Heute kam Post von der BKK. Nun unser Widerspruch gegen die Ablehnung der Hospizpflege vom November 2007 sei nicht angekommen. Wie? Nicht wie, sondern ich habe eh schon mal auf den Tag gewartet, dass ich diese Aussage schwarz gedruckt auf weißem Papier lesen werde. Schließlich bei der Menge an Briefverkehr und auch Widersprüchen muss ja mal ein Schriftstück nicht in der Akte landen. Aber diese Aussage kommt erst, nachdem ich explizit den Bearbeitungsstand nachfragte in dieser Woche.

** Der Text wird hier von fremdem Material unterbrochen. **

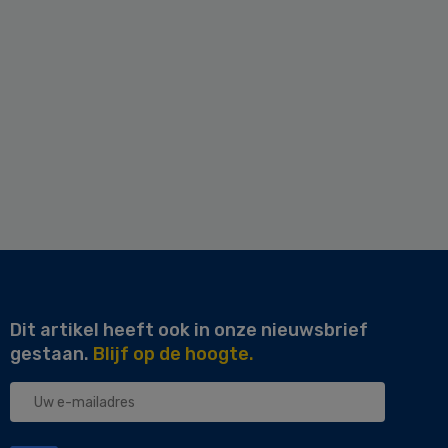
Dit artikel heeft ook in onze nieuwsbrief
gestaan.
Blijf op de hoogte.
Uw
e-
mailadres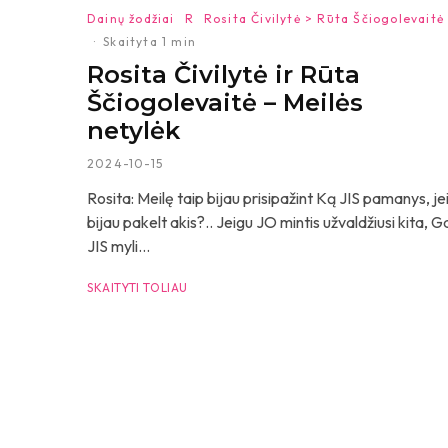
Dainų žodžiai
R
Rosita Čivilytė > Rūta Ščiogolevaitė
·
Skaityta 1 min
Rosita Čivilytė ir Rūta
Ščiogolevaitė – Meilės
netylėk
2024-10-15
Rosita: Meilę taip bijau prisipažint Ką JIS pamanys, je
bijau pakelt akis?.. Jeigu JO mintis užvaldžiusi kita, G
JIS myli...
SKAITYTI TOLIAU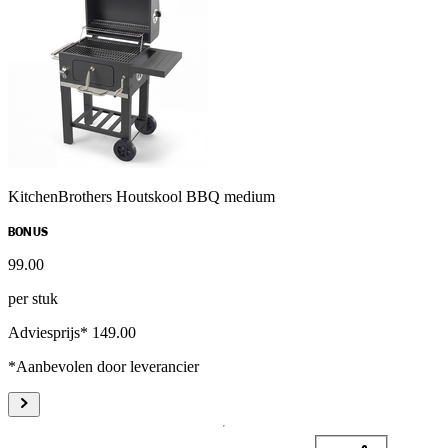
KitchenBrothers Houtskool BBQ medium
BONUS
99
.
00
per stuk
Adviesprijs* 149.00
*Aanbevolen door leverancier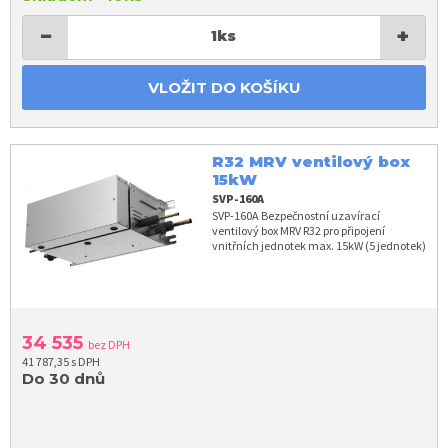
−
+
1
ks
VLOŽIT DO KOŠÍKU
R32 MRV ventilový box
15kW
SVP-160A
SVP-160A Bezpečnostní uzavírací
ventilový box MRV R32 pro připojení
vnitřních jednotek max. 15kW (5 jednotek)
34 535
bez DPH
41 787,35 s DPH
Do 30 dnů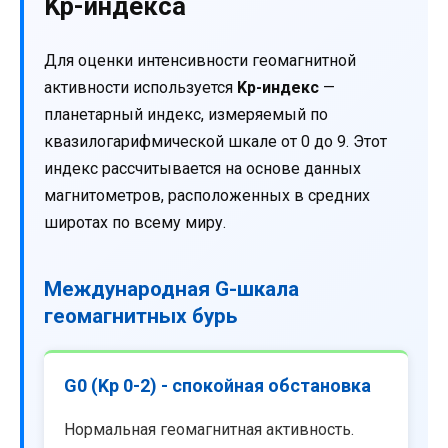
Kp-индекса
Для оценки интенсивности геомагнитной
активности используется
Kp-индекс
—
планетарный индекс, измеряемый по
квазилогарифмической шкале от 0 до 9. Этот
индекс рассчитывается на основе данных
магнитометров, расположенных в средних
широтах по всему миру.
Международная G-шкала
геомагнитных бурь
G0 (Kp 0-2) - спокойная обстановка
Нормальная геомагнитная активность.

Meine Anfrage oder Hinweis davor befand sich im Widerspruch zur Ablehnung der Hospizpflege Nr. 3 für den April diesen Jahres. Nachteil, so meint der Jurist, sei, ich hätte es nur gefaxt. Ja leider, doch bisher ging alles gut mit dem Faxgerät und der Verbindung nach Düsseldorf, sowie die Widersprüche wurden auch immer als Fax akzeptiert. Schließlich, ein Brief kann auch nicht ankommen, wenn er nicht gerade per Einschreiben auf die Reise geht. Nun und was heißt dies? Einmal heißt es, sich zu ärgern und die Sache nicht auf sich beruhen zu lassen, sondern ein Schreiben aufsetzen und auf diesen „Tatbestand“ hinweisen.

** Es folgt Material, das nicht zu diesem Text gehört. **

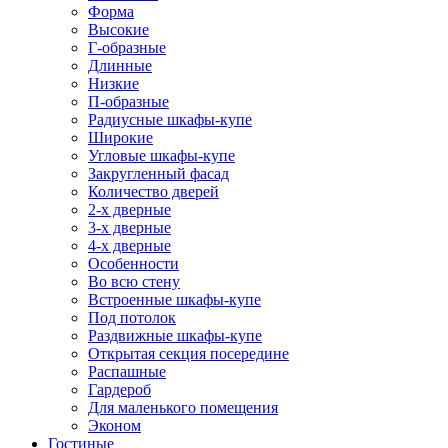
Форма
Высокие
Г-образные
Длинные
Низкие
П-образные
Радиусные шкафы-купе
Широкие
Угловые шкафы-купе
Закругленный фасад
Количество дверей
2-х дверные
3-х дверные
4-х дверные
Особенности
Во всю стену
Встроенные шкафы-купе
Под потолок
Раздвижные шкафы-купе
Открытая секция посередине
Распашные
Гардероб
Для маленького помещения
Эконом
Гостиные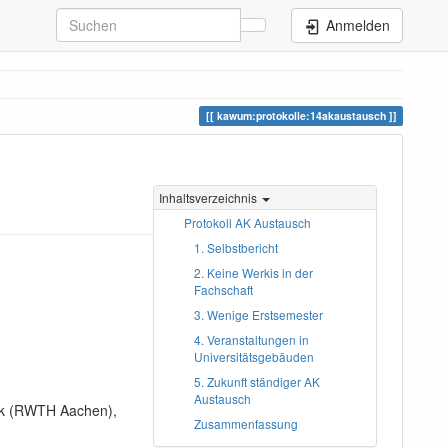
Anmelden
kawum:protokolle:14akaustausch
Inhaltsverzeichnis
Protokoll AK Austausch
1. Selbstbericht
2. Keine Werkis in der
Fachschaft
3. Wenige Erstsemester
4. Veranstaltungen in
Universitätsgebäuden
5. Zukunft ständiger AK
Austausch
ik (RWTH Aachen),
Zusammenfassung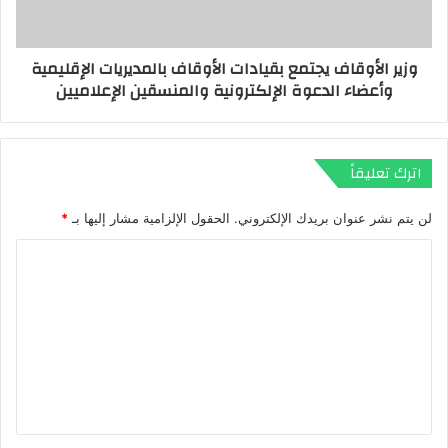
وزير الأوقاف يجتمع بقيادات الأوقاف بالمديريات الإقليمية
وأعضاء الدعوة الإلكترونية والمنسقين الإعلاميين
اترك تعليقاً
لن يتم نشر عنوان بريدك الإلكتروني.
الحقول الإلزامية مشار إليها بـ
*
ا
ل
ت
ع
ل
ي
ق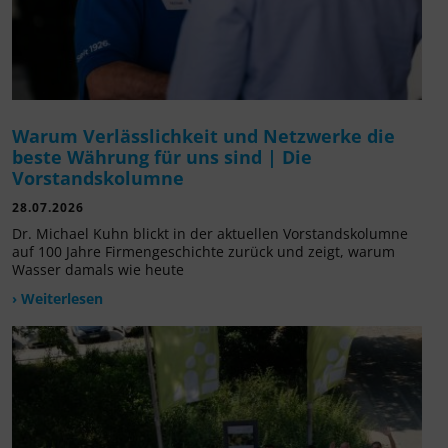
Warum Verlässlichkeit und Netzwerke die
beste Währung für uns sind | Die
Vorstandskolumne
28.07.2026
Dr. Michael Kuhn blickt in der aktuellen Vorstandskolumne
auf 100 Jahre Firmengeschichte zurück und zeigt, warum
Wasser damals wie heute
› Weiterlesen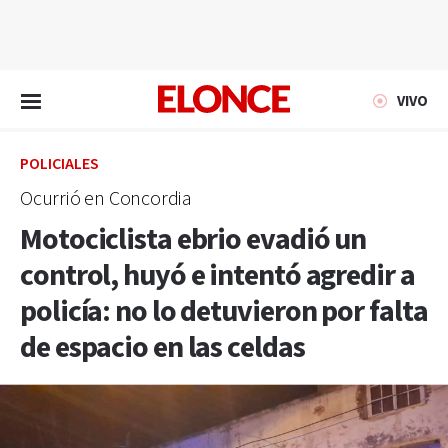
EN VIVO
VIVO
POLICIALES
Ocurrió en Concordia
Motociclista ebrio evadió un
control, huyó e intentó agredir a
policía: no lo detuvieron por falta
de espacio en las celdas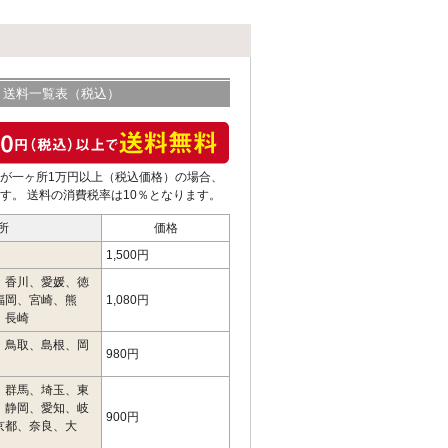
送料一覧表（税込）
が一ヶ所1万円以上（税込価格）の場合、
す。 送料の消費税率は10％となります。
所
価格
1,500円
、香川、愛媛、徳
福岡、宮崎、熊
1,080円
、長崎
、鳥取、島根、岡
980円
、群馬、埼玉、東
、静岡、愛知、岐
900円
京都、奈良、大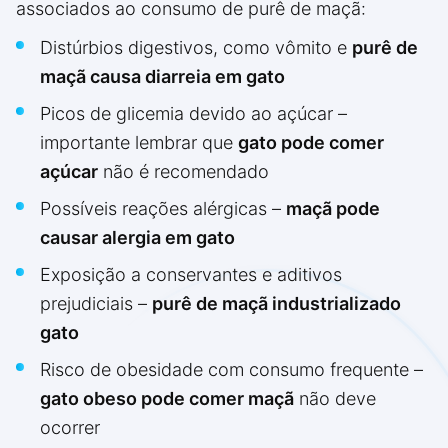
associados ao consumo de purê de maçã:
Distúrbios digestivos, como vômito e
purê de
maçã causa diarreia em gato
Picos de glicemia devido ao açúcar –
importante lembrar que
gato pode comer
açúcar
não é recomendado
Possíveis reações alérgicas –
maçã pode
causar alergia em gato
Exposição a conservantes e aditivos
prejudiciais –
purê de maçã industrializado
gato
Risco de obesidade com consumo frequente –
gato obeso pode comer maçã
não deve
ocorrer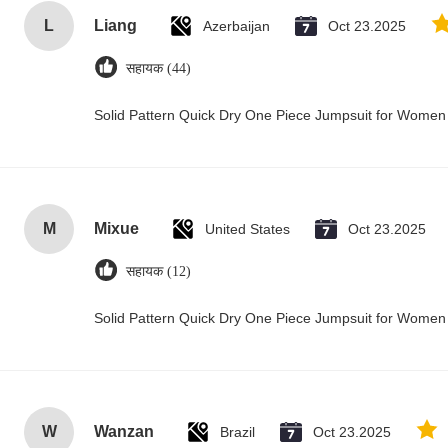
L
Liang
Azerbaijan
Oct 23.2025
सहायक (44)
Solid Pattern Quick Dry One Piece Jumpsuit for Wome
M
Mixue
United States
Oct 23.2025
सहायक (12)
Solid Pattern Quick Dry One Piece Jumpsuit for Wome
W
Wanzan
Brazil
Oct 23.2025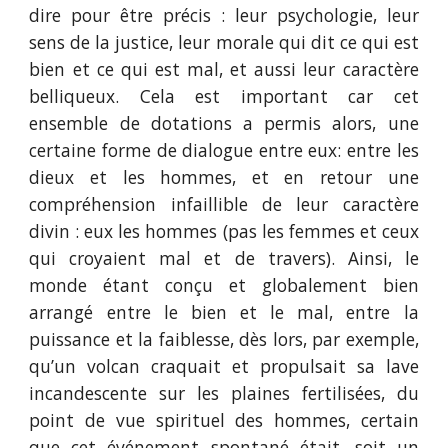
dire pour être précis : leur psychologie, leur
sens de la justice, leur morale qui dit ce qui est
bien et ce qui est mal, et aussi leur caractère
belliqueux. Cela est important car cet
ensemble de dotations a permis alors, une
certaine forme de dialogue entre eux: entre les
dieux et les hommes, et en retour une
compréhension infaillible de leur caractère
divin : eux les hommes (pas les femmes et ceux
qui croyaient mal et de travers). Ainsi, le
monde étant conçu et globalement bien
arrangé entre le bien et le mal, entre la
puissance et la faiblesse, dès lors, par exemple,
qu’un volcan craquait et propulsait sa lave
incandescente sur les plaines fertilisées, du
point de vue spirituel des hommes, certain
que cet événement spontané était, soit un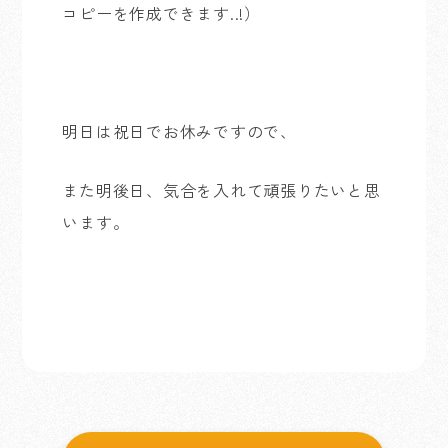
コピーを作成できます..!）
明日は祝日でお休みですので、
また明後日、気合を入れて頑張りたいと思
います。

Außerdem wäre es doch fast ein Wunder für die Kasse, dass wir keinen Widerspruch eingelegt hätten, denn so stellt sich mir langsam die Frage, ob ein Widerspruch nicht langsam zum System der Kommunikation gehört und irgendwie ein Selbstläufer geworden ist. Also Alltag, so würde es sicherlich jemand anderes betiteln. Aber der Brief heute kam auch mit der Frage, ob wir unseren aktuellen Widerspruch zur letzten Ablehnung der Hospizpflege ruhen lassen wollen wegen der laufenden Klage. Ich selbst glaube, dies geht nicht, da jeder Hospizaufenthalt, wie jeder Krankenhausaufenthalt, immer eine separate „Angelegenheit“ ist. Daneben sind die Richtlinien über die Palliativversorgung auch erst jetzt in Kraft getreten, welche Grundsätze darstellen und vielleicht haben wir ja jetzt eine Chance vor dem Widerspruchssausschuss der Krankenkasse oder heißt dies, dieser Ausschuss wird auch diesmal unseren Widerspruch, obwohl er „weitere“ Argumente beinhaltet, einen fetten Daumen nach unten zeigen? Sprich, wir haben eh keine Chance, außer dass wir die Entscheidung vom Sozialgericht abwarten in ein oder drei Jahren. Und dies stellt auch noch ein Problem dar, denn mit dieser Wartezeit kann unsere häusliche Situation auf Dauer nicht stabilisiert werden. Wenn dann unser Kind stirbt und wir „zufällig“ mit dem spontanen Todesereignis im Hospiz sind, dann gibt es auch keine Hospizpflege. Oder wir bekommen keinen Aufenthalt mehr, weil die Kostenlage ungeklärt ist, obwohl es bei den anderen Kindern mit dem gleichen Syndrom, von denen wir erfuhren, damit klappt.